During emergency talks, European Union health ministers agreed to work with drug makers to develop a "pilot vaccine" to fight swine flu, which has been confirmed in six European countries so far.

Still, authorities around the globe are giving assurances there's no need to panic when it comes to swine flu but fears of a pandemic seem to be spreading faster than the virus itself.

The modern world hasn’t experienced a pandemic like the Spanish flu outbreak at the beginning of the 20th century, which killed up to 40 million people.

In recent years the deadliest flu strain has been bird flu, which kills more than 60% of those who catch it. To date it has only killed around 250 people worldwide.

The death rates for the outbreak are relatively low – 2.5% as compared to 17% for SARS or 61% for the infamous H5N1 bird flu.

“Flu is a serious illness itself and the CDC, the Centre for Flu Control, reports about 37,000 flu-related deaths in the US every year,” Dr Simon Matskeplishvili says.

But humanity seems to quickly embrace apocalyptic scenarios and swine flu is expected by many to be the next global serial killer. These expectations at times lead to overreaction.

In 1976 a single case of swine flu death in the US resulted in rushed measures. After five soldiers fell ill at Fort Dix and one died, around $135 million was spent on vaccination. Up to 40 million people took it – and at least 25 died from side effects. There was no outbreak and it cost President Ford his re-election.

Today, governments are allocating billions to stem the threat. The World Bank has provided Mexico with a $200 million emergency loan and the US is pouring money into their virus defences.

And the media loosely uses terms like “outbreak” and “pandemic”.

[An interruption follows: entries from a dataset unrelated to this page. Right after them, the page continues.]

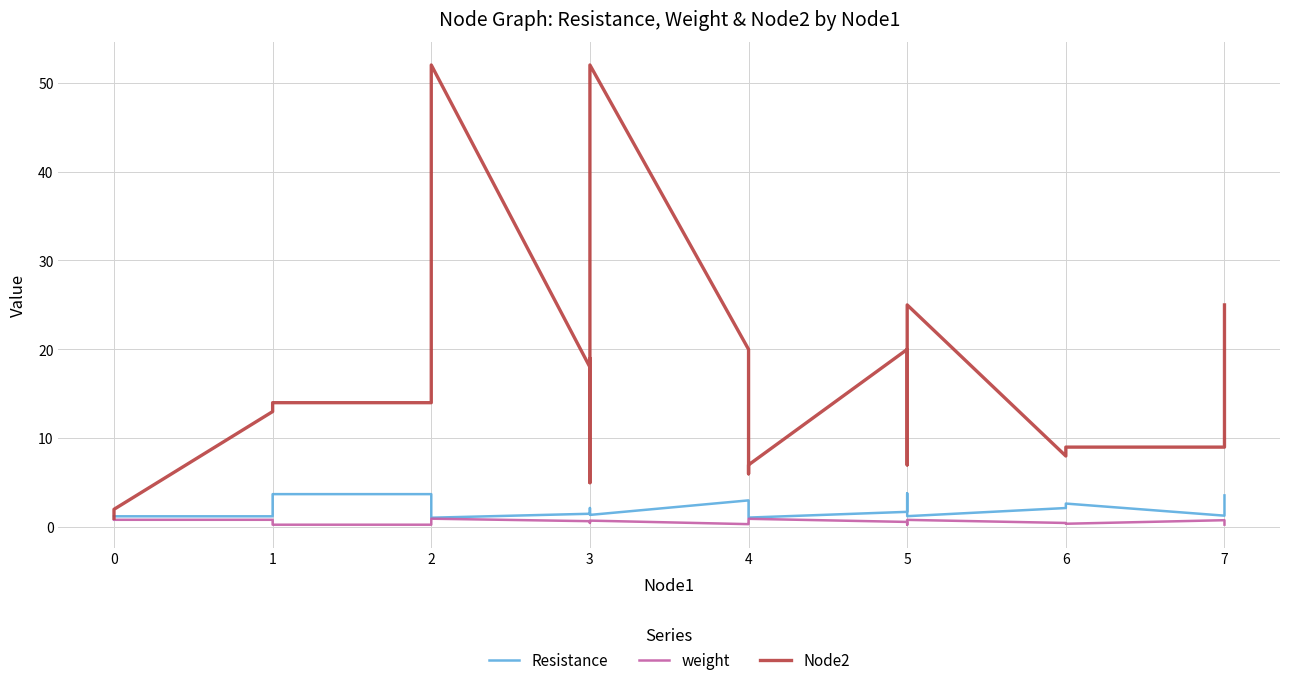

Does the chart have visible grid lines?

Yes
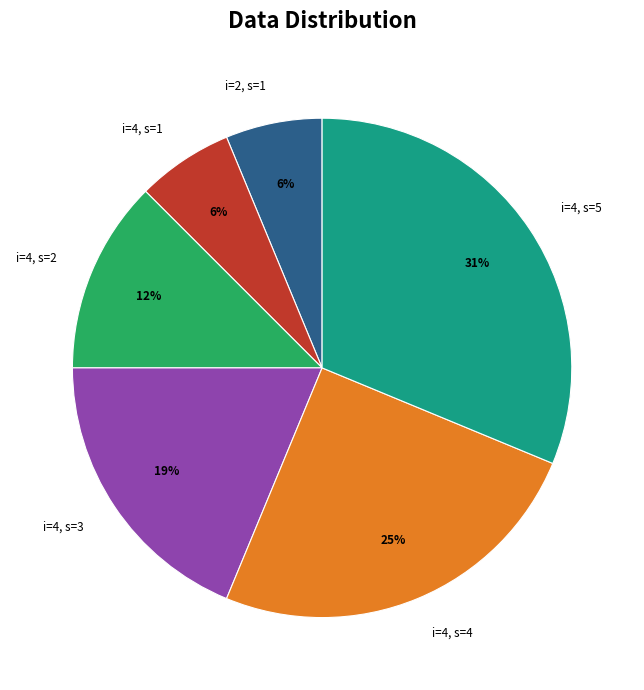

What is the largest slice in the pie chart?

i=4, s=5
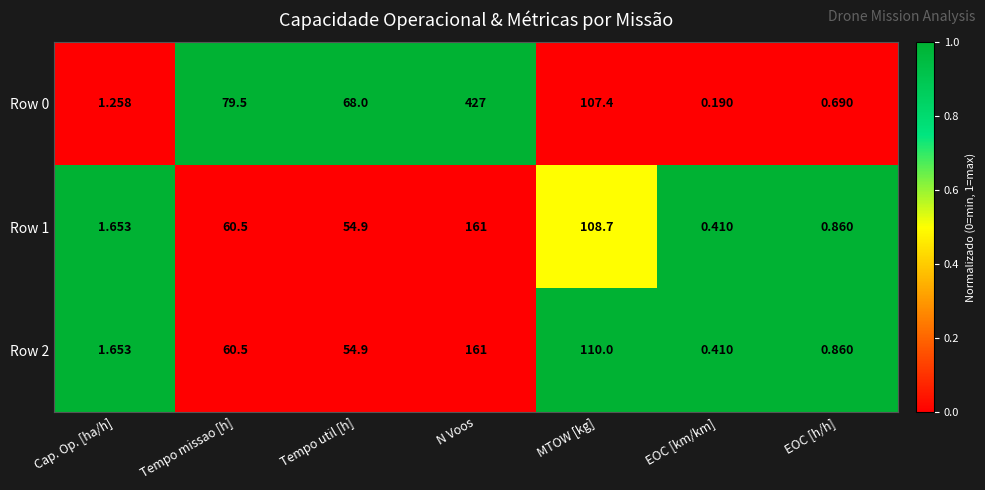

At which label is Row 0 closest to 213?

MTOW [kg]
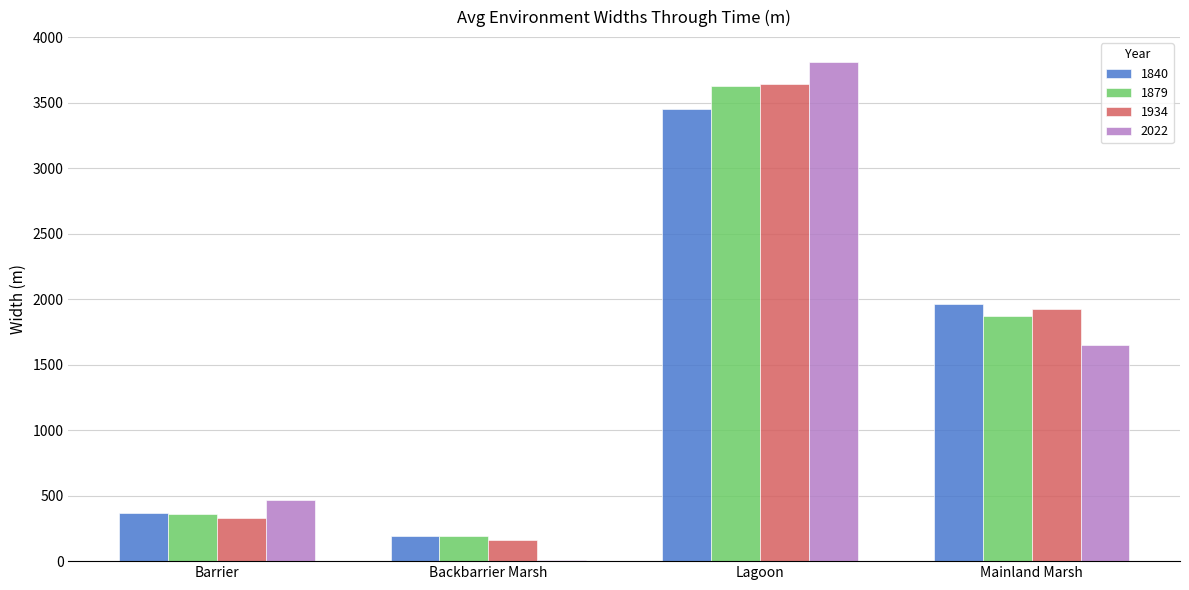

What is the greatest value displayed?

3811.5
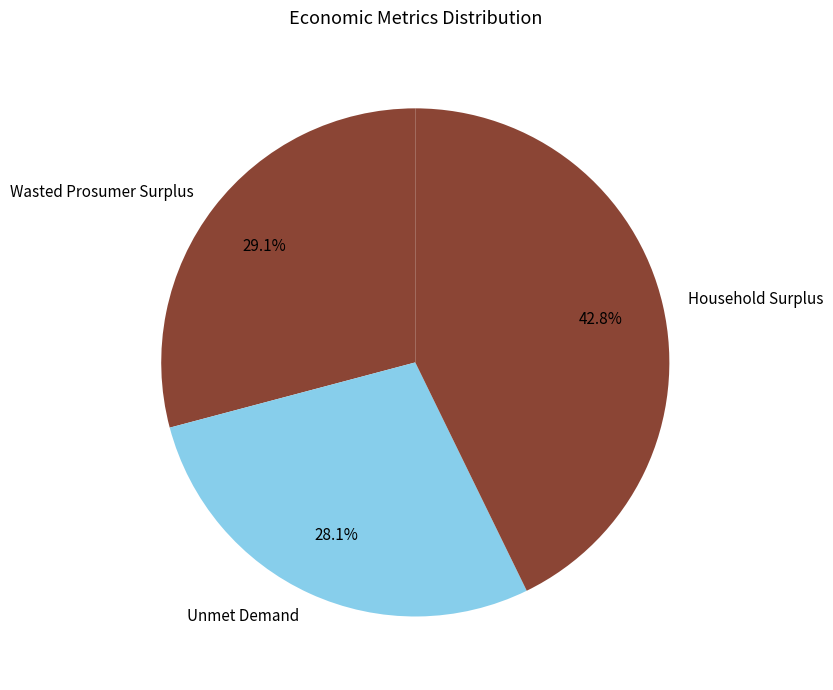

To the nearest percent, what is the combined percentage of Unmet Demand and Household Surplus?

71%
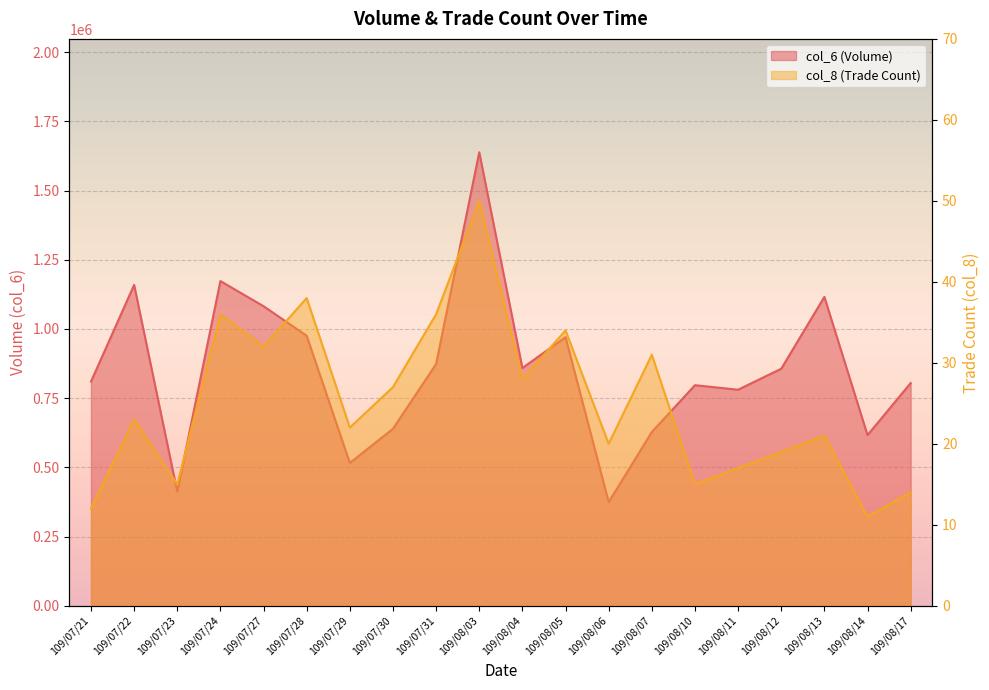

True or false: col_8 and col_6 cross at least once.

False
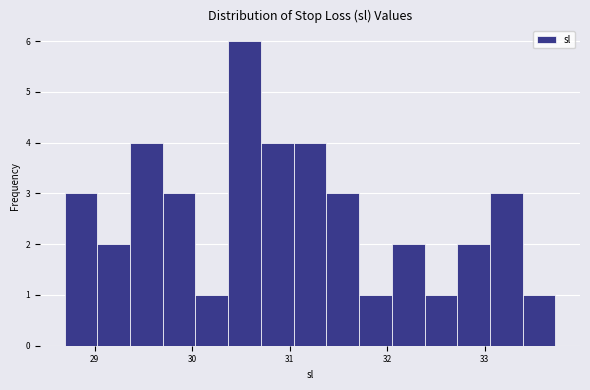

Around what value on the x-axis is the tallest bar? Give the approximate position of its centre, as read against the axis.

30.5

“The day it was called ‘the pandemic’, the financial markets reacted with a sharp drop in pork stocks. People started investing more in gold and currency – the US dollar and Japanese yen. Shares in pharmaceuticals skyrocketed. But worries soon calmed as it became clear the situation is under control,” Aleksandr Potavin said, ‘IT Invest’ expert.

Meanwhile, many experts agree that despite the potential danger of the virus, it’s far too early to call it a “pandemic”.

Tatyana Yasina, from the Moscow-based Institute for the Economy in Transition, says people's tendency to panic in the face of flu epidemics could have serious economic repurcussions.

“Historically, if we remember the two previous epidemics, “mad cow” disease and bird flu, these were the battles between chicken and beef. At first, at the height of the “mad cow disease” scare, demand for chicken meat increased. Later beef took revenge. Such epidemics, be they real or fictitious, are very bad for free trade,” she says. “Mankind in general is very inclined to panicking, especially if you look in the internet. It’s full of apocalyptic predictions wreaking havoc across continents. It is all about media hype which is very dangerous and causes far more panic than the situation actually deserves.”

Meanwhile, Interpol has warned people to be wary of criminals exploiting the swine flu outbreak by peddling fake medicines. Around four per cent of all spam e-mails circulating on the internet are related to swine flu.